=== Records provided ===

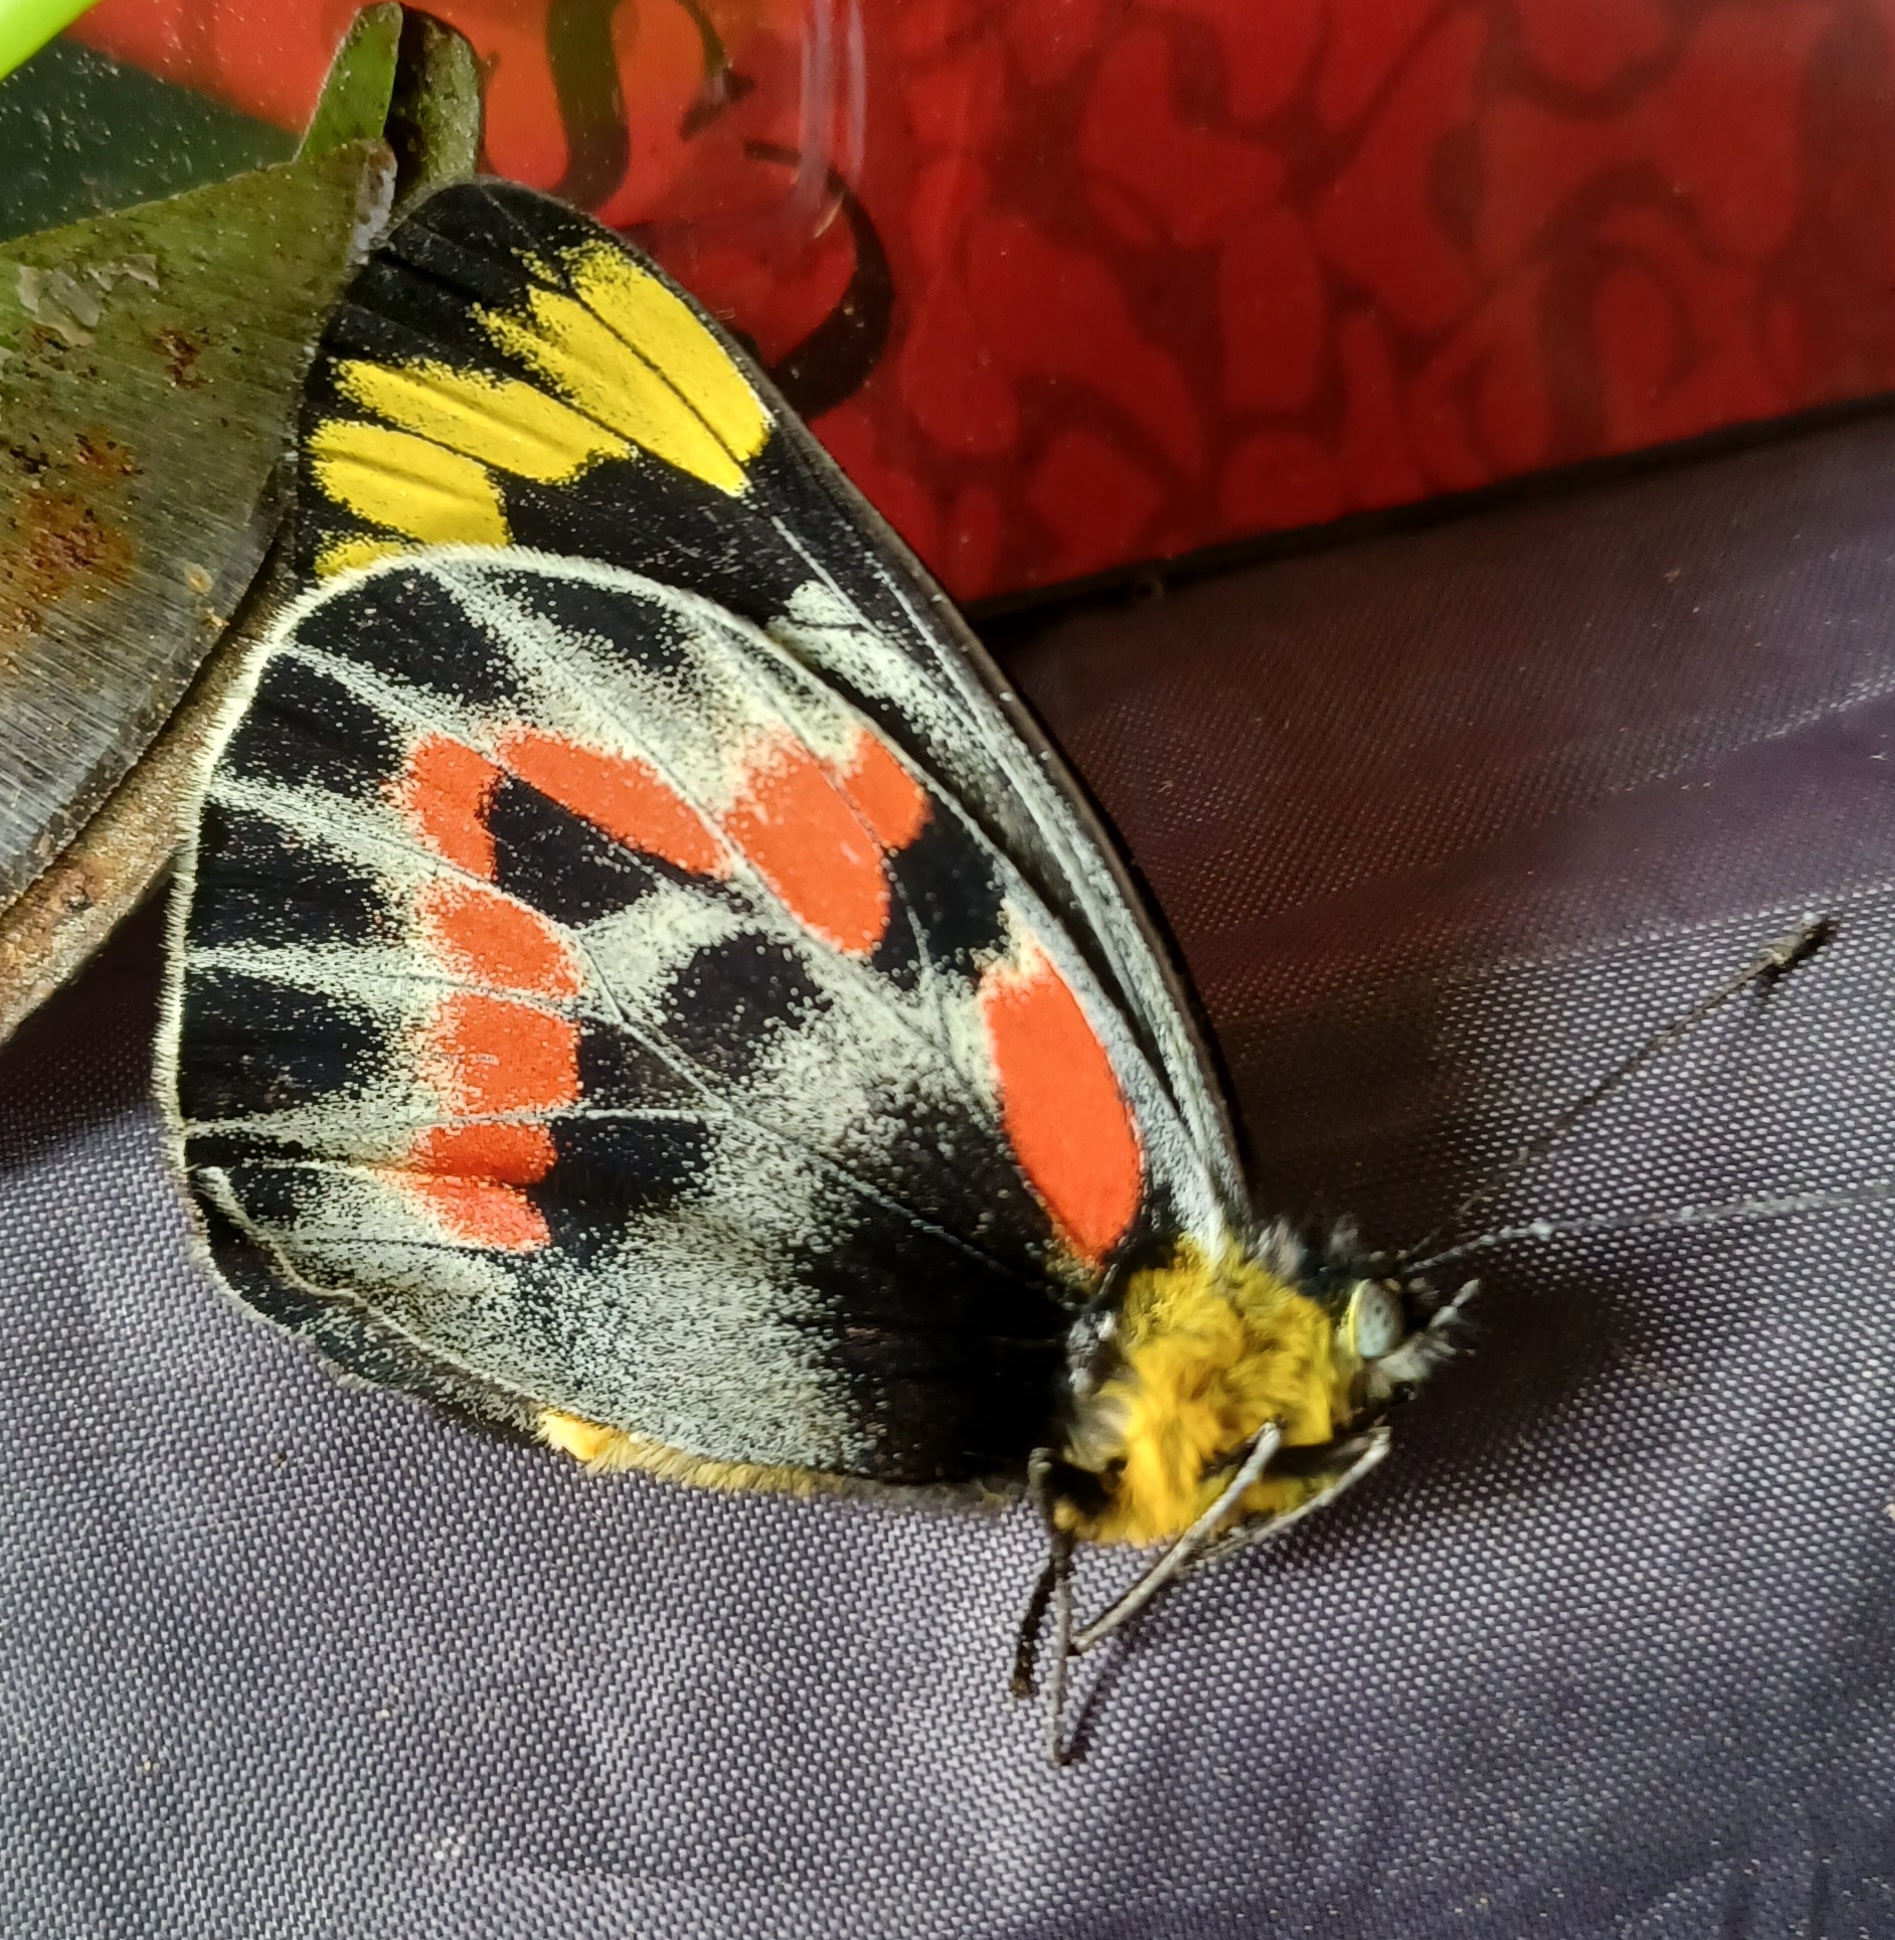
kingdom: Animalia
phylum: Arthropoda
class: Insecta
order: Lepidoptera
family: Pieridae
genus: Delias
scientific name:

===

Task statement »
Reproduce every line of the material with "scientific name" swapped for "binomial name" and all other text unchanged. Omit the pictures from the output.

Solution to this exercise »
kingdom: Animalia
phylum: Arthropoda
class: Insecta
order: Lepidoptera
family: Pieridae
genus: Delias
binomial name:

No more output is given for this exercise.